Standardmäßig läuft deine Galerie unter einer Photogala-Adresse. Im Tab White-Label machst du daraus etwas Eigenes: eine kostenlose Wunsch-Subdomain, deine komplett eigene Domain, eine eigene E-Mail-Absender-Domain und ein durchgängiges Marken-Erlebnis (eigener Ladebildschirm, eigenes Browser-Tab-Symbol, Powered-by ausblenden).

„Eigene Domain“ ist also nur ein Baustein eines größeren Bereichs. Dieser Guide führt dich durch den kompletten White-Label-Tab.

Reiterleiste der Einstellungen mit hervorgehobenem Reiter White-Label
Der Reiter White-Label sitzt ganz rechts in der Reiterleiste der Event-Einstellungen. Dort liegen Footer-Attribution, Ladebildschirm, Favicon und die eigene Galerie-Adresse — alles, was die Galerie nach außen zu deiner Marke macht.
  1. Öffne das Profilmenü oben rechts und wähle Verwaltung → Admin-Portal, um in den Admin-Bereich deines Events zu gelangen.
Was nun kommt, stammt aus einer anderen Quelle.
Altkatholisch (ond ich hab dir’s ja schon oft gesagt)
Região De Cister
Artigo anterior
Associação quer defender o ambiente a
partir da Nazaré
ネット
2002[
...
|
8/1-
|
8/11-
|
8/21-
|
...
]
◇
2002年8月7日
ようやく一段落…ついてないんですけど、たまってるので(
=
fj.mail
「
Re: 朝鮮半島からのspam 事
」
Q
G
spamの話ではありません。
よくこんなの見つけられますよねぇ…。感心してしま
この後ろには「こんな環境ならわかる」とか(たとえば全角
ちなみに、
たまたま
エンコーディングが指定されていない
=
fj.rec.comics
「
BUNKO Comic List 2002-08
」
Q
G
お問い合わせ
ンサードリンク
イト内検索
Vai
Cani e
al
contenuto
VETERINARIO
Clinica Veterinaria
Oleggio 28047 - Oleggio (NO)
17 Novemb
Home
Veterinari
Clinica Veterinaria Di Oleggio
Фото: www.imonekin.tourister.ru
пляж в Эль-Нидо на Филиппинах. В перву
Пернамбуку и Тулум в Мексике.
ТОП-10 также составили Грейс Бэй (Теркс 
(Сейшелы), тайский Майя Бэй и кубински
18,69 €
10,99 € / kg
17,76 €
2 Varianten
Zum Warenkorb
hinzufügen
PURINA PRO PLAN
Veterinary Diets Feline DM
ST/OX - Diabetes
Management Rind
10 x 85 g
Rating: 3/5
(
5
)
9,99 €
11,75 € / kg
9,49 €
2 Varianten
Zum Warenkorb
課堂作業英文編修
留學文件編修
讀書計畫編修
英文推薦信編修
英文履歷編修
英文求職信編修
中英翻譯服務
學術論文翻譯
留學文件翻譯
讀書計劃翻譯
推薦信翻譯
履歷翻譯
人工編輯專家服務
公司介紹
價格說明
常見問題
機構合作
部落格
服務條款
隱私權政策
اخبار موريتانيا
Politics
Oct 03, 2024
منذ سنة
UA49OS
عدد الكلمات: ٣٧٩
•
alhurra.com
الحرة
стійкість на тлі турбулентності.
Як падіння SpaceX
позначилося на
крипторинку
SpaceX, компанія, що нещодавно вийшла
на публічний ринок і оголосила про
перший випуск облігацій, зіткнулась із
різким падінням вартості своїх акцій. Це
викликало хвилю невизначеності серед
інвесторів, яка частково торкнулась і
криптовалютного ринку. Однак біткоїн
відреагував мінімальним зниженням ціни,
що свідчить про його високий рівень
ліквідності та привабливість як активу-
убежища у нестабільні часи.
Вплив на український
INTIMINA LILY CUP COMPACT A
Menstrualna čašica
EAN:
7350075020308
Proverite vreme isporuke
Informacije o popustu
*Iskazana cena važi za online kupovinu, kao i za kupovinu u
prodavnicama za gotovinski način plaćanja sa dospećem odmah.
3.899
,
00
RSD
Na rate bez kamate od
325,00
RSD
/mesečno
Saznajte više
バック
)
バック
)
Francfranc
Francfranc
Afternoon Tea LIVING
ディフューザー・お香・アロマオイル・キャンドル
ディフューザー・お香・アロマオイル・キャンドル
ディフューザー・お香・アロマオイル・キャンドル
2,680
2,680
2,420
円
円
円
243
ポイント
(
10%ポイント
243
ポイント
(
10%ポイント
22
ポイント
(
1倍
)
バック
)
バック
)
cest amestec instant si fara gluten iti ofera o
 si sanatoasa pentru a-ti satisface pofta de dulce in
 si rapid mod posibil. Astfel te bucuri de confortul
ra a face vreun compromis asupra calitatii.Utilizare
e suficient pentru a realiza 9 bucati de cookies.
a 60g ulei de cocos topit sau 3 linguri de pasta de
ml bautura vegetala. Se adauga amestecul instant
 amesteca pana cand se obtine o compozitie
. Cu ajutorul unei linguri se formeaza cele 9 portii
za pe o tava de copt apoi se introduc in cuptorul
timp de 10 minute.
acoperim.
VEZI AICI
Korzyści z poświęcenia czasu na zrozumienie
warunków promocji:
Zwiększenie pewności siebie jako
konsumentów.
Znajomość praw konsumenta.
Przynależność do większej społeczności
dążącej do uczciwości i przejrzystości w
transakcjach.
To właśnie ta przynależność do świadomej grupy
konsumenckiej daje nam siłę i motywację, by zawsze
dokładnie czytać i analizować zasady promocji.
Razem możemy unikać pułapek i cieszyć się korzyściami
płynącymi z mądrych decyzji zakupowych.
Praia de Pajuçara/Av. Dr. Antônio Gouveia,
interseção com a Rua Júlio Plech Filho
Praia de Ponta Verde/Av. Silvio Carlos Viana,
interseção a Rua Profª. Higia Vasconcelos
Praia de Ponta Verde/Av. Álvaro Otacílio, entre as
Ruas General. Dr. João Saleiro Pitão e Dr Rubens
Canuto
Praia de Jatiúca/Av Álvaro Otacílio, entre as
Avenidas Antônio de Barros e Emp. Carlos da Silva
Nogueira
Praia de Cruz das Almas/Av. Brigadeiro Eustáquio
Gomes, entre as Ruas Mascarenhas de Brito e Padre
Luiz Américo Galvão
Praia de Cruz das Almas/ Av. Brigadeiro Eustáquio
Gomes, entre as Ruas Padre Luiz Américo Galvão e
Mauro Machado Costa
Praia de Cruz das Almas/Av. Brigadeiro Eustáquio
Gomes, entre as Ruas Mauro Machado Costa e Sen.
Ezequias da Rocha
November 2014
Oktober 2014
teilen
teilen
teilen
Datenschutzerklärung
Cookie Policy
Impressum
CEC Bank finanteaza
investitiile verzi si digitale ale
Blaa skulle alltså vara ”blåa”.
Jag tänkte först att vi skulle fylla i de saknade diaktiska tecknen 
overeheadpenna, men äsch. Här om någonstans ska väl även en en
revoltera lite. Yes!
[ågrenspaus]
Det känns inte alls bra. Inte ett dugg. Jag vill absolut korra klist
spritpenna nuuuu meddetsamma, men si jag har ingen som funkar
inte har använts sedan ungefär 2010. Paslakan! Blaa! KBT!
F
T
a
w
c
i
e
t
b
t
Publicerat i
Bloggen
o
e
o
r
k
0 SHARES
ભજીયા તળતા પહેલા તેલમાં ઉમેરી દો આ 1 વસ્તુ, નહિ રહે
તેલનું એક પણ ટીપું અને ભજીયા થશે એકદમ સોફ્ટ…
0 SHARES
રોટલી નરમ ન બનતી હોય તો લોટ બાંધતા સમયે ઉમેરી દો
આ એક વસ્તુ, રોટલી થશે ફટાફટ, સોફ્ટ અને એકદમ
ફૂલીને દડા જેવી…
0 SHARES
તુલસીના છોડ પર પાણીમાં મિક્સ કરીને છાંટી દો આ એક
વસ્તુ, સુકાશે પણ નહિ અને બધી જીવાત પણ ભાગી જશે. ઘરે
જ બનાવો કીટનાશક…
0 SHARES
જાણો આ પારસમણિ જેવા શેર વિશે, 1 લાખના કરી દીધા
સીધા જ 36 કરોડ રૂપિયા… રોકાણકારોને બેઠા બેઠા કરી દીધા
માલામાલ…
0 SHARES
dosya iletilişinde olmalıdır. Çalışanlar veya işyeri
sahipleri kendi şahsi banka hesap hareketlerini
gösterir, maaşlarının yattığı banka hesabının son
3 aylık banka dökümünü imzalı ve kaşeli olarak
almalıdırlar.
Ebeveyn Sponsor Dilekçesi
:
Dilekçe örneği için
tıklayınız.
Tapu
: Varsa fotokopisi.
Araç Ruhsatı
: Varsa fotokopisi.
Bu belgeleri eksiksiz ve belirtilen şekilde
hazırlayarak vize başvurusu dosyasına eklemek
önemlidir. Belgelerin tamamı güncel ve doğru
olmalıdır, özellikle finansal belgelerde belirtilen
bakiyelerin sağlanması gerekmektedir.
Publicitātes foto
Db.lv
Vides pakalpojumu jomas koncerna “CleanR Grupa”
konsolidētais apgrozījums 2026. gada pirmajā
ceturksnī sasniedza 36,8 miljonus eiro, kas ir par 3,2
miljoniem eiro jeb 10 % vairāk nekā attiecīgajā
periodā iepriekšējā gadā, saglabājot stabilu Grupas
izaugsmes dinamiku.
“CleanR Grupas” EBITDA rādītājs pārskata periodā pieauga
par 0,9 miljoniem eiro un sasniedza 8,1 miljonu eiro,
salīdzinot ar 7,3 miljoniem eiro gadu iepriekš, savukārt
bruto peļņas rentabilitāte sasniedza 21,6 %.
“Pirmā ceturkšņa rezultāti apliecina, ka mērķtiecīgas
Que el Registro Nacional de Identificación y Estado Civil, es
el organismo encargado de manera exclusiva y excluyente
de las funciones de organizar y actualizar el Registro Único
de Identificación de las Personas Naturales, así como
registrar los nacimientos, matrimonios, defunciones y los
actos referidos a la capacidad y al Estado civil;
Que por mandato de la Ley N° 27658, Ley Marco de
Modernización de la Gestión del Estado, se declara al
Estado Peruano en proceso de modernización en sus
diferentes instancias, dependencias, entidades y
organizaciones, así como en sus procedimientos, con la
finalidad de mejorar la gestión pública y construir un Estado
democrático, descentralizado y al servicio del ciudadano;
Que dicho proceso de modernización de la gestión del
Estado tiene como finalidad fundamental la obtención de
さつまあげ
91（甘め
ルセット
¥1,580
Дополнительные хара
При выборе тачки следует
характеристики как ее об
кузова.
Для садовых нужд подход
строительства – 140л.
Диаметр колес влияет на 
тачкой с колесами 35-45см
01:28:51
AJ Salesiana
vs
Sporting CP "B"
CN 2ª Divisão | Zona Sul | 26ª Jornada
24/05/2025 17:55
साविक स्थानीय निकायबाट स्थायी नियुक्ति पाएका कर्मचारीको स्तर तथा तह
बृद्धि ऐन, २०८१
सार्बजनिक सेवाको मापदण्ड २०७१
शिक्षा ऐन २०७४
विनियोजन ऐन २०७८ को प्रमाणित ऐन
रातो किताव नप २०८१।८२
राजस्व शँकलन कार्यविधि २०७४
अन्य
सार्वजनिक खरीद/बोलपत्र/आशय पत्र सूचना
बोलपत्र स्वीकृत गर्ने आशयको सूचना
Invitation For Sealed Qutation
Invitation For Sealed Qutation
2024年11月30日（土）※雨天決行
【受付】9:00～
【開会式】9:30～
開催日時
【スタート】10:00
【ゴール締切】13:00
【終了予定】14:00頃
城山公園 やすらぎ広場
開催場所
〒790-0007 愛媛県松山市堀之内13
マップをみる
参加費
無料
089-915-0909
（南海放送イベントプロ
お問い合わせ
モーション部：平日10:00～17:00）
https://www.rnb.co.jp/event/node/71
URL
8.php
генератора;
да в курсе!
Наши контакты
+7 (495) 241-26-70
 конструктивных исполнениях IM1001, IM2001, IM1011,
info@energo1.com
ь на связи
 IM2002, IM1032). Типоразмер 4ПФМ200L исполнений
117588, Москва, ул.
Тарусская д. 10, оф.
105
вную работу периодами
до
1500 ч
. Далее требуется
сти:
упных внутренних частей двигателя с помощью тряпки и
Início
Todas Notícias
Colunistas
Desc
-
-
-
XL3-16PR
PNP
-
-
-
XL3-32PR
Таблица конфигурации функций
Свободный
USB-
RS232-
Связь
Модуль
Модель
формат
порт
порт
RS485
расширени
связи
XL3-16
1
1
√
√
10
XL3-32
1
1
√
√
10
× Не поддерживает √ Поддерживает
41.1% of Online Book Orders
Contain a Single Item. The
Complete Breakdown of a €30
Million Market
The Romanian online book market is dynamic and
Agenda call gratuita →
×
  2. Öffne Einstellungen und wechsle zum Tab White-Label (Globus-Symbol). Er liegt neben Allgemein, Zugang, Bildqualität, Aussehen, Funktionen der Galerie, Moderation & Sicherheit, Einstellungen für die Fotowand und Live-Upload.

  3. Der Tab hat drei Bereiche von oben nach unten: Branding, Deine Galerie-URL und den zusammengeklappten Abschnitt Rechtstexte. Welche davon du siehst, hängt vom Paket und — bei partner-verwalteten Events — von den Freigaben deines Partners ab.

Der Kopf des Tabs trägt die Überschrift Branding mit dem Untertitel „Wie deine Galerie aussieht und welche Plattform-Hinweise Besucher sehen.“

White-Label-Tab mit dem Block Branding
Der Branding-Block steuert Footer-Attribution, Ladebildschirm und Stil.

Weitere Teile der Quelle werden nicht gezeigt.